Rusya krizinde de durum aynı. Hâlbuki Rusya krizi çıktığında ne ABD ne de AB “haklısınızın” ötesine geçerek, fiili bir katkı sunmayacak. Türkiye’yi yönetenler ise Suriye krizinin bir ucunu, Orta Doğu’dan Kuzey Kutbu’na taşımış olacaklar.
“Arap Baharı” diye Tunus’tan başlayan/başlatılan krizin içine sokulan Türkiye’nin Suriye meselesinde ABD tarafından sözle desteklense bile fiilen desteklenmediği bir ortamda krizin alanını genişletmek ne derece Türkiye’nin çıkarınadır diye sormak hakkımızdır.
Başbakan, Suriye’den göç edenlerin sayısının 100 binleri bulduğunu söylerken ortada ne Birleşmiş Milletler’i ve ne de ABD’nin etkili gücünü görüyoruz.
Dikkatinizi çekiyor mu bilmem. Mültecilere bakmak, karınlarını doyurmak işi de Türkiye’nin zorunlu görevi oldu. Savaşıp Orta Doğu’ya düzen vermek de Türkiye’nin görevi. Rusya ve ileride daha başkaları ile çıkacak krizleri yönetmek de Türkiye’nin görevi olacağına göre “Arkanızdayız, yanınızdayız, NATO hazır, siz daima haklısınız. Biz sizi destekliyoruz. Tam ardınızdayız, yürü aslanım” demek de elbette ABD ve ekibinin görevi olacak tabii.
İslam toplumları birbirini kıracak, ötekiler teftiş edecek. Onlar hep kazanacak, sen sürekli kaybedeceksin ama küçük zaferlerden büyük kahramanlık hikâyeleri uyduracaksın.
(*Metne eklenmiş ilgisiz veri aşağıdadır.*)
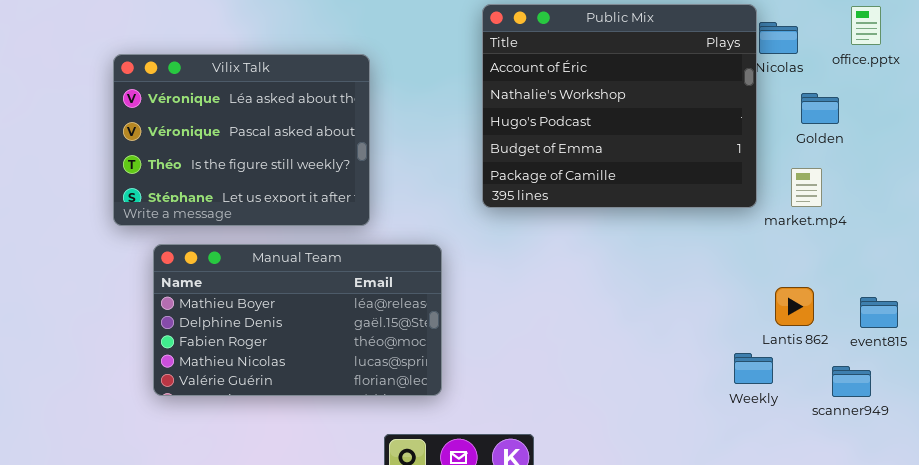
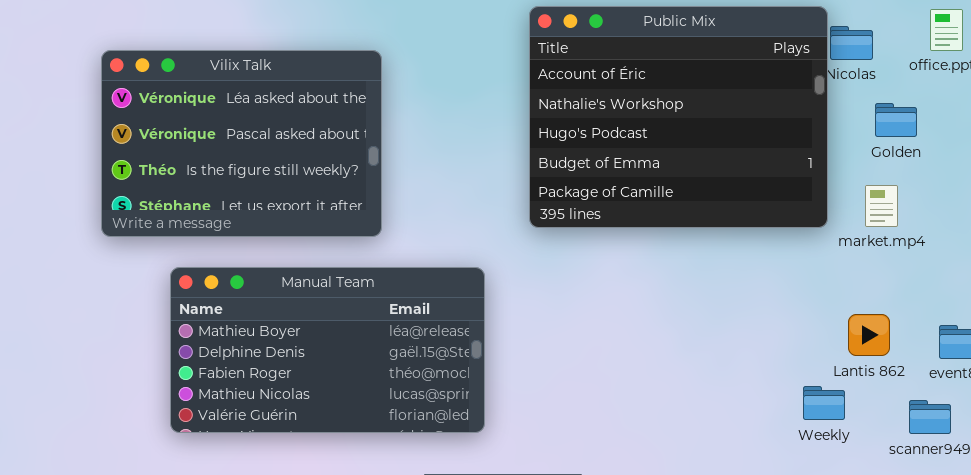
Vilix Talk: [113,54,370,226] -> [101,50,382,237], moved

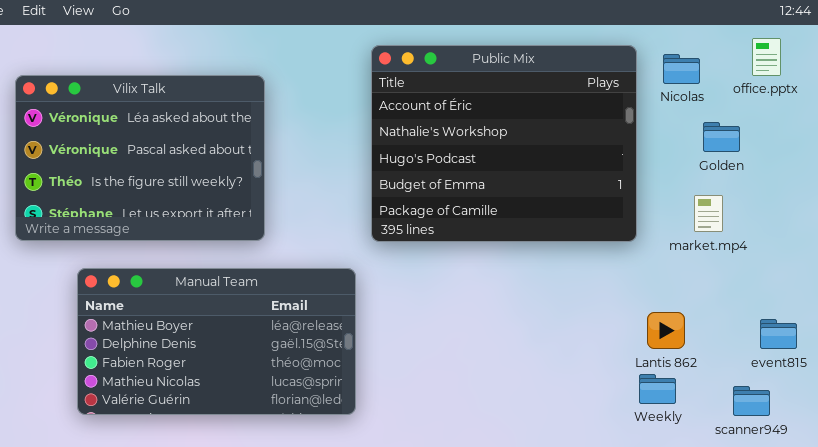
Public Mix: [529,6,828,228] -> [371,45,637,242], moved
Lantis 862: [848,314,890,356] -> [647,312,685,349], moved

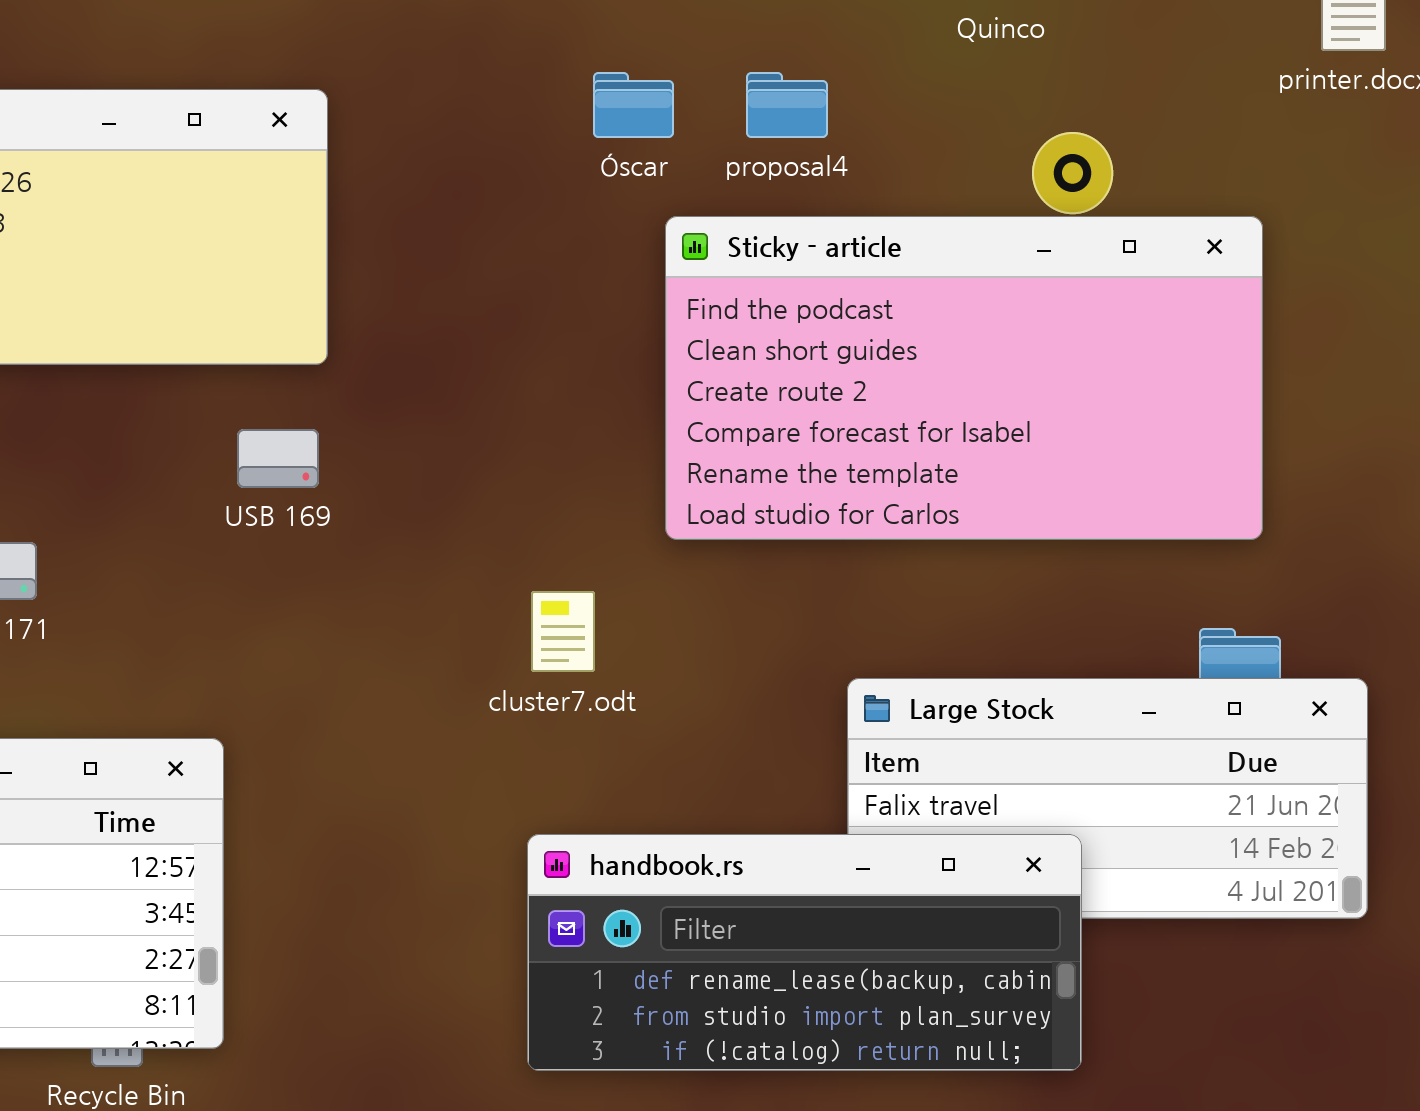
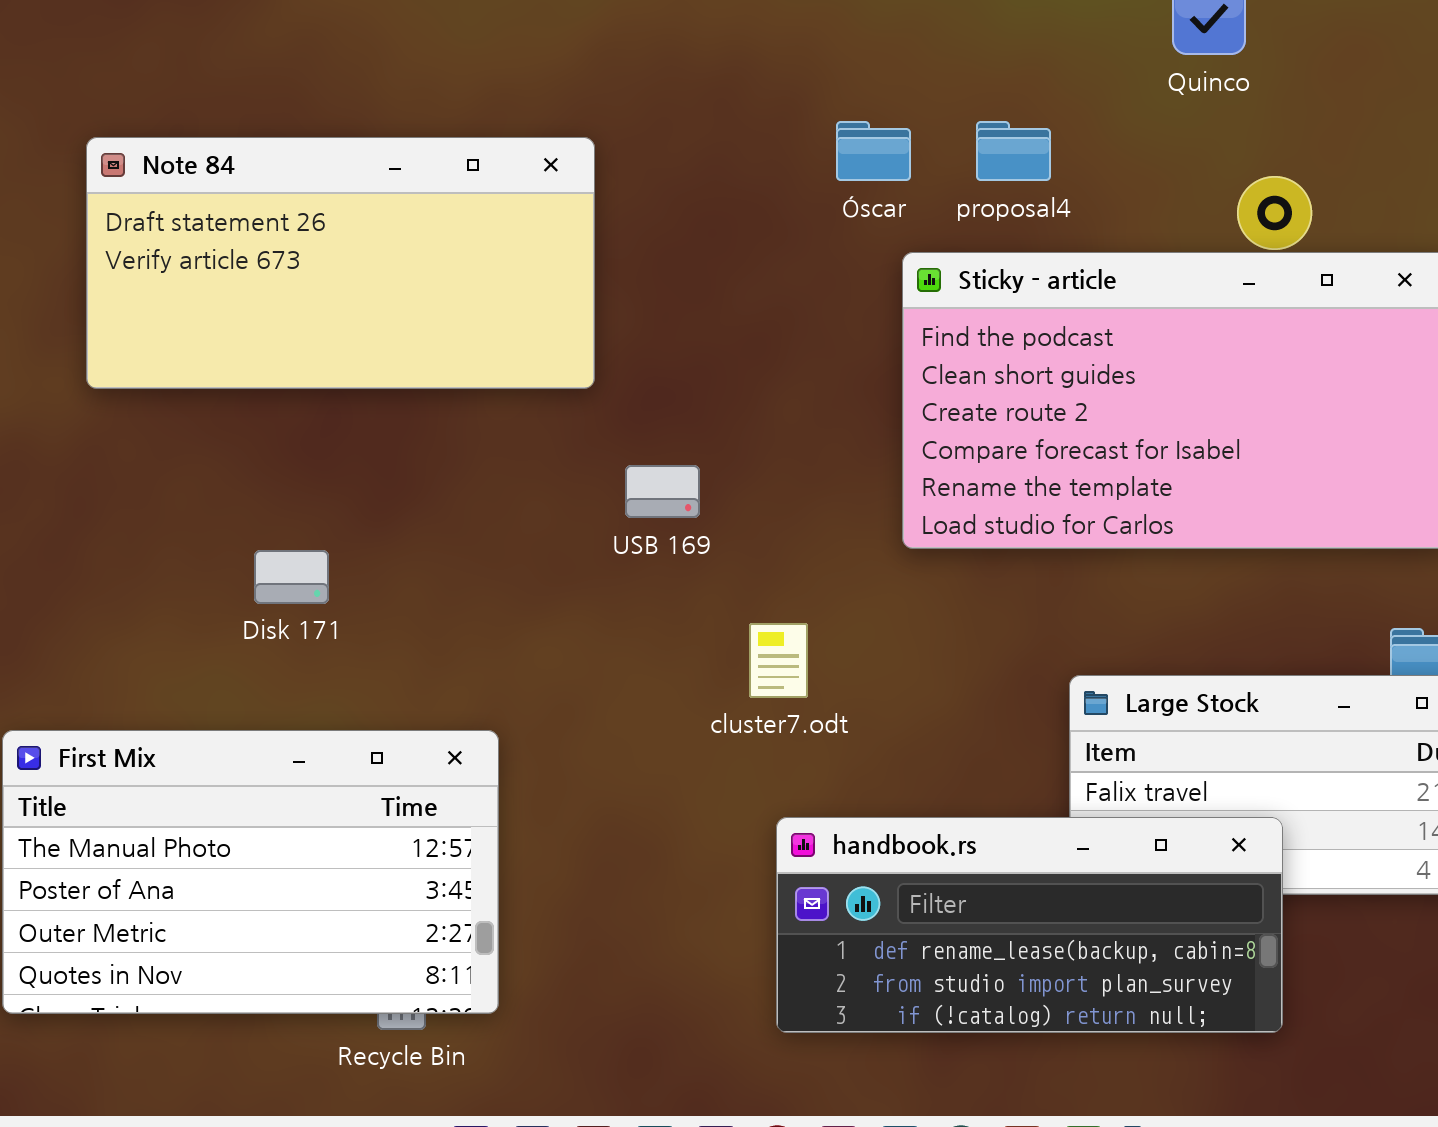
USB 169: [237,429,319,488] -> [625,465,700,518], moved
cluster7.odt: [531,591,595,672] -> [749,623,808,698], moved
Böylece yalandan kendini avutacaksın.
Bu durumda operasyonsal basınımızın da bu gelişmelerde payı olacak elbet. Sınırdan kaç topa karşı, kaç top atışı yapıldı sayılıp, çetelesini birilerinin tutması lazım. Bu görev de öncü basınımıza düşer tabii.
Buyurun size AKP’nin oluşturduğu yeni Türkiye modeli.